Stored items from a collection
################

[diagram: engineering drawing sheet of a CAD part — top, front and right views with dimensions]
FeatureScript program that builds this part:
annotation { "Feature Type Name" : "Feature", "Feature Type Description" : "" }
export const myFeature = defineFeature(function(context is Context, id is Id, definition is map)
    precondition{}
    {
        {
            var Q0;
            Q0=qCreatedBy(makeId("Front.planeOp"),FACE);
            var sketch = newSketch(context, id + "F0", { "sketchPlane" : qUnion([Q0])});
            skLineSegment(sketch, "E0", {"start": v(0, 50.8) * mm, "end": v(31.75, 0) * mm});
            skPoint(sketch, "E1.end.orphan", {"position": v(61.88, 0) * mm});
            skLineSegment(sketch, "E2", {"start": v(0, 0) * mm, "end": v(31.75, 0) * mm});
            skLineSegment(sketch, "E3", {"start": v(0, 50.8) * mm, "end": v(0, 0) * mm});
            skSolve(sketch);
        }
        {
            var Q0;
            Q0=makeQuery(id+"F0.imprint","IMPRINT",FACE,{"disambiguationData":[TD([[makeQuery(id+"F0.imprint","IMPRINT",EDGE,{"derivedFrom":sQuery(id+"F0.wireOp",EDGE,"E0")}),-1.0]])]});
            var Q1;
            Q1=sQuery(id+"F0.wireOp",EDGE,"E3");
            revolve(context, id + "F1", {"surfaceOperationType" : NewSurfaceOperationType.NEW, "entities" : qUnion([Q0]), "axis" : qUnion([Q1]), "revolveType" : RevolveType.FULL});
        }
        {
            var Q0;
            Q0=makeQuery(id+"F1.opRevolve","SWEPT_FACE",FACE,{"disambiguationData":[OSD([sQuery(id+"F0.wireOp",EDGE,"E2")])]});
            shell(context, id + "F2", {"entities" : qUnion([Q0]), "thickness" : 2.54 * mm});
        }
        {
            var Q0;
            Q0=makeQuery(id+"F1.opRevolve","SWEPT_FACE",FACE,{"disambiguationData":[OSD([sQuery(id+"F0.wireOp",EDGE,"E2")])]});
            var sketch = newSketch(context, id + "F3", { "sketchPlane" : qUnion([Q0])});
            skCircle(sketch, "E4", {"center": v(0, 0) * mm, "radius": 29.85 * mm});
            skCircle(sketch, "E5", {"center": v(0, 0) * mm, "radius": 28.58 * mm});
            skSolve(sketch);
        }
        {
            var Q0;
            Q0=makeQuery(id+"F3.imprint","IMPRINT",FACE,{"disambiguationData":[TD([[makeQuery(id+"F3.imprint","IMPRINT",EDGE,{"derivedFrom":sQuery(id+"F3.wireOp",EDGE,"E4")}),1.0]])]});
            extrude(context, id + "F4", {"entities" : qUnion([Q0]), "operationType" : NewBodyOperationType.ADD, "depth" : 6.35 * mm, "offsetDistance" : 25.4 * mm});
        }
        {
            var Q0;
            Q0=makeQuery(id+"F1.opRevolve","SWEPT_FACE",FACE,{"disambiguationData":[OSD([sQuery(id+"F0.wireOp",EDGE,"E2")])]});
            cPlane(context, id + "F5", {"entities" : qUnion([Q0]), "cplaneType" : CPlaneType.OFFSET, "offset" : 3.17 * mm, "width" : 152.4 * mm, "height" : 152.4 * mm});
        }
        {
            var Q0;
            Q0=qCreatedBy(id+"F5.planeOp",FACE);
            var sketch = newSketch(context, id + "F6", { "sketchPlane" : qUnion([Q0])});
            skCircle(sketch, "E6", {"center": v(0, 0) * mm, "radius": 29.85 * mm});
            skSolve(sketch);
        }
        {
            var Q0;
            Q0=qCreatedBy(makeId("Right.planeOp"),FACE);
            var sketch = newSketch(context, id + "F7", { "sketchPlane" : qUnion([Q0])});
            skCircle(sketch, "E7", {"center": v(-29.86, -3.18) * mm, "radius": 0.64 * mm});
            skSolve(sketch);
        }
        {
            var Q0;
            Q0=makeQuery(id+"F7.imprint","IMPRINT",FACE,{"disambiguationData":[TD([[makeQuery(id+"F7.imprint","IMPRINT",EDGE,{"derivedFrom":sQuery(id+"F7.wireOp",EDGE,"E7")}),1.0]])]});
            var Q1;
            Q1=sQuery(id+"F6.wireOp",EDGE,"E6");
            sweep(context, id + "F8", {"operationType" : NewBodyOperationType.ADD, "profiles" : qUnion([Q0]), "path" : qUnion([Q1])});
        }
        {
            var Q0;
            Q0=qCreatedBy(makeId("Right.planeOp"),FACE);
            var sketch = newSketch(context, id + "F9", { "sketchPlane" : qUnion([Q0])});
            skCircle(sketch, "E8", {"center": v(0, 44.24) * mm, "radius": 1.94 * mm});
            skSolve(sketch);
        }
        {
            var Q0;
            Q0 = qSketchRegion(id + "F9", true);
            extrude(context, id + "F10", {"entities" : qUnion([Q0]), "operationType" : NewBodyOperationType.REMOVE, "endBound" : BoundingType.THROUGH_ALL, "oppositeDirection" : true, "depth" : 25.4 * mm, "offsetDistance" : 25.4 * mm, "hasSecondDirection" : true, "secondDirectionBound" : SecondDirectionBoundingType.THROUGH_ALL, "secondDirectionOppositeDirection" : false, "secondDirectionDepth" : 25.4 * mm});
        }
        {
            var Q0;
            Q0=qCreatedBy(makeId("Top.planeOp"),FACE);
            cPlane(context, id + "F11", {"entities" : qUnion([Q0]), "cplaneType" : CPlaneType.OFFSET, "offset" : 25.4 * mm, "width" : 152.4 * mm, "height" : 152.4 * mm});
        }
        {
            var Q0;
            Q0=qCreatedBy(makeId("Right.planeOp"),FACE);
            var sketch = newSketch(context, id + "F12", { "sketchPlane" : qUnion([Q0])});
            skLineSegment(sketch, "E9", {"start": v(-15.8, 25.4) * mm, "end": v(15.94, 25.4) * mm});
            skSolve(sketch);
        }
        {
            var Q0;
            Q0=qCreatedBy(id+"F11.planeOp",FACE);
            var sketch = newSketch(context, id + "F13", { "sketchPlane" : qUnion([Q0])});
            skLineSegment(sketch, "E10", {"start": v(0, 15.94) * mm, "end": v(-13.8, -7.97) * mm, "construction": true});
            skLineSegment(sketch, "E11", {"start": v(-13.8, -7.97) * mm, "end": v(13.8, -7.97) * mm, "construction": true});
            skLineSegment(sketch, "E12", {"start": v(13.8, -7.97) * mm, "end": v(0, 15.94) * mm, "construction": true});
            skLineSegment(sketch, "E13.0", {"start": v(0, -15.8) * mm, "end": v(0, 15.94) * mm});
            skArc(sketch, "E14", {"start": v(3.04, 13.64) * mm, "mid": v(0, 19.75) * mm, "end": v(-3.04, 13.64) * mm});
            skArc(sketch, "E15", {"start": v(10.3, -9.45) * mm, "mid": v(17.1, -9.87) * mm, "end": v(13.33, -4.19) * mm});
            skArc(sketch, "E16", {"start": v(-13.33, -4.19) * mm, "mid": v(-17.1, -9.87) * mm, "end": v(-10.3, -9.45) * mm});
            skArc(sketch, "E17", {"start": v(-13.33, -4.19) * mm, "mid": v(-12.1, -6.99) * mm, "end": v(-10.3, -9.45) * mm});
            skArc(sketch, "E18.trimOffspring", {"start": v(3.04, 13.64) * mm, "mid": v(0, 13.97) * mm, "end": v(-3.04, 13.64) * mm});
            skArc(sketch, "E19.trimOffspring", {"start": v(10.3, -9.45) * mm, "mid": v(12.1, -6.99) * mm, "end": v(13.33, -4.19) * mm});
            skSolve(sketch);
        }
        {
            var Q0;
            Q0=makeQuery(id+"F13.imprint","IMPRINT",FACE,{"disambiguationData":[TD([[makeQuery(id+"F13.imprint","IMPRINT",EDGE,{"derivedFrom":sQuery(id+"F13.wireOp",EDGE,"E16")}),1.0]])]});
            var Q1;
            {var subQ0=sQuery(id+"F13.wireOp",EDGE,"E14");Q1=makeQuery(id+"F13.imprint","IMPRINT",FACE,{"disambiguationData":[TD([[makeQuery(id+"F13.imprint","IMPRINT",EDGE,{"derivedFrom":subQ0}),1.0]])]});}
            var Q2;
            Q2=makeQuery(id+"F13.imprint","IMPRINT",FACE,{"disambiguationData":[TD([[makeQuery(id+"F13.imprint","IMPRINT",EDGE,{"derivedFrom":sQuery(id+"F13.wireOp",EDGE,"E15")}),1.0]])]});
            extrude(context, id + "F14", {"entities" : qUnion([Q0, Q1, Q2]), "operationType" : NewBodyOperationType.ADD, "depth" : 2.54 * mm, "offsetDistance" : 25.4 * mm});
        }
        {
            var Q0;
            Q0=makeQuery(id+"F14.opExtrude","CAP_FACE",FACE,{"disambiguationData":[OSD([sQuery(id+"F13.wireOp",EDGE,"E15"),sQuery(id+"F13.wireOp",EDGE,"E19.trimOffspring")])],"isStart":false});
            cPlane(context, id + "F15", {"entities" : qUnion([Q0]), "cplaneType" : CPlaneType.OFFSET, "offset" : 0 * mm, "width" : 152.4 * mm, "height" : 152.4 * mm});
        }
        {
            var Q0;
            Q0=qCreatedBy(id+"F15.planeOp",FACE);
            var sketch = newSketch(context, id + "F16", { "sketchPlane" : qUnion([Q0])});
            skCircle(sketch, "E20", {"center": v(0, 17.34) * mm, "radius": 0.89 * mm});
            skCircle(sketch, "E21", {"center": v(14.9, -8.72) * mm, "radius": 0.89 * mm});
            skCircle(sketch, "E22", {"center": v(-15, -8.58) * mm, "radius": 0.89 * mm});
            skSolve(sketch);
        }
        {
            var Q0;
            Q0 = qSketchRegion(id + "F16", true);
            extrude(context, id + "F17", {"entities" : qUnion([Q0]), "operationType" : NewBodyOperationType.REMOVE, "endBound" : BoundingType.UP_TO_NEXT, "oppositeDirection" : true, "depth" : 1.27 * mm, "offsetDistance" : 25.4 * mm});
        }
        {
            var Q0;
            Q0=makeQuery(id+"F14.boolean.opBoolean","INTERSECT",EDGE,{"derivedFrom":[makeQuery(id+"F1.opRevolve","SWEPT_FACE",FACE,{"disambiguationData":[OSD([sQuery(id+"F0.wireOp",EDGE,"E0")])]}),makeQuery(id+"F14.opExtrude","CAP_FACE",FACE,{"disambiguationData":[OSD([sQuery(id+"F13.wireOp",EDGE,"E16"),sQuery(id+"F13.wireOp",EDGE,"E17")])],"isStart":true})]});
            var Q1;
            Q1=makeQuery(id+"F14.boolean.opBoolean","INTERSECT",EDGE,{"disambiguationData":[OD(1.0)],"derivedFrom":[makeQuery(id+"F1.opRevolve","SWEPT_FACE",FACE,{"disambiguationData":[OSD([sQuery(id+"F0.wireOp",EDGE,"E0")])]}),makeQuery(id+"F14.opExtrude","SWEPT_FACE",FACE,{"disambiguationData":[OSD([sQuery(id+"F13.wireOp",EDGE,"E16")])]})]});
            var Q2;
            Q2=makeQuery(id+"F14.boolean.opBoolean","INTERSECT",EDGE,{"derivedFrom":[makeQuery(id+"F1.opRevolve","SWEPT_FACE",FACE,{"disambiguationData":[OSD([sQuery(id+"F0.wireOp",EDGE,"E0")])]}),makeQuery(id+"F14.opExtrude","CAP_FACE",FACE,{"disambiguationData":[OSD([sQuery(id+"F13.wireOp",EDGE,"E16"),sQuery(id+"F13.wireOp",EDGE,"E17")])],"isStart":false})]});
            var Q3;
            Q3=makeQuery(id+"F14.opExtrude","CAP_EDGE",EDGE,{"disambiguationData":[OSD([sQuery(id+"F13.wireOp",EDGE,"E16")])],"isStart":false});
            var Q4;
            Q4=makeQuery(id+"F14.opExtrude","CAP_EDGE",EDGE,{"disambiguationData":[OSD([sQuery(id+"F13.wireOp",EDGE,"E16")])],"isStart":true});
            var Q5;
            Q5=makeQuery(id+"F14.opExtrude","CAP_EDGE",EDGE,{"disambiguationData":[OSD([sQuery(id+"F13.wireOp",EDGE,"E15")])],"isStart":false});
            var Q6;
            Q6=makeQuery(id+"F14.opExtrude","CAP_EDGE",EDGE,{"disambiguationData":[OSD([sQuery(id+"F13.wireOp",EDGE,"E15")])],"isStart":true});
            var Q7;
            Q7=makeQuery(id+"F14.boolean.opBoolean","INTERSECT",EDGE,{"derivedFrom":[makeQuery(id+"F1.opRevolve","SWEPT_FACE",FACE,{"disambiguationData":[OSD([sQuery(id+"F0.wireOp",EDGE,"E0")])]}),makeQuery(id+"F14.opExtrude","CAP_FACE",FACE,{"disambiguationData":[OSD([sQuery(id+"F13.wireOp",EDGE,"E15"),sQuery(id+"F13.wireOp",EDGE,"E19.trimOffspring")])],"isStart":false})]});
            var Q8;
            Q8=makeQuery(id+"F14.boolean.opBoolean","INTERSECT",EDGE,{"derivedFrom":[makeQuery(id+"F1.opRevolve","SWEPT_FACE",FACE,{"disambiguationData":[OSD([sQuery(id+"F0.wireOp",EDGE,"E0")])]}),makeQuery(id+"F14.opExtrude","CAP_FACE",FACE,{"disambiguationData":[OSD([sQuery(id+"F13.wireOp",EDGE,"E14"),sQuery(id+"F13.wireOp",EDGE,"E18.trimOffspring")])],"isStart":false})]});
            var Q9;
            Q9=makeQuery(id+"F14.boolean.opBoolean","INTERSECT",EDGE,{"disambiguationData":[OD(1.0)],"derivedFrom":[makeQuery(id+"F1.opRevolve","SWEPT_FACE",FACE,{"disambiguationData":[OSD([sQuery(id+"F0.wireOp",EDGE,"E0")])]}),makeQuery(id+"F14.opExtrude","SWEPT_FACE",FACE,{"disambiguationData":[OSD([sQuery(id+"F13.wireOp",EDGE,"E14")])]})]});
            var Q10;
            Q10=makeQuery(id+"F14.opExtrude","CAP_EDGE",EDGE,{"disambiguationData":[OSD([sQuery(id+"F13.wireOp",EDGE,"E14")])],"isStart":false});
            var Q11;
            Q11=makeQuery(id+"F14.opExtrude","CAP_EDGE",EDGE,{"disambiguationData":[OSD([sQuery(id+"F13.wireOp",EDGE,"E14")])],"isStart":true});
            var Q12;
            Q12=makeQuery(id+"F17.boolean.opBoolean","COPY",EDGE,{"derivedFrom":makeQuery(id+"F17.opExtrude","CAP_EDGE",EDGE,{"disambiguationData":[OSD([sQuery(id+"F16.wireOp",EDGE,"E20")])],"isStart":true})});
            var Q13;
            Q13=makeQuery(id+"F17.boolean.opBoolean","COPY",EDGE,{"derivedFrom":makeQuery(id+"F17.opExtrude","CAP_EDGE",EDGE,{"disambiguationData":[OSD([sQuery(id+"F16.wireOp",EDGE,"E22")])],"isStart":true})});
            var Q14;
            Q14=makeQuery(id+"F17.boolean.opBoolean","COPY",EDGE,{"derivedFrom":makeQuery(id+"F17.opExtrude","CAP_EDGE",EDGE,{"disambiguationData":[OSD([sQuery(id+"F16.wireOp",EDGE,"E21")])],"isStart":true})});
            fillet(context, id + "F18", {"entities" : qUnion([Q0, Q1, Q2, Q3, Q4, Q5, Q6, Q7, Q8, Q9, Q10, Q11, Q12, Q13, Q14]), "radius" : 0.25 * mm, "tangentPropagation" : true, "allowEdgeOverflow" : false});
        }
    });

################

Repeat the listing above word for word, from its first line through the line holding "export const myFeature", inclusive.

* [In response]:
[diagram: engineering drawing sheet of a CAD part — top, front and right views with dimensions]
FeatureScript program that builds this part:
annotation { "Feature Type Name" : "Feature", "Feature Type Description" : "" }
export const myFeature = defineFeature(function(context is Context, id is Id, definition is map)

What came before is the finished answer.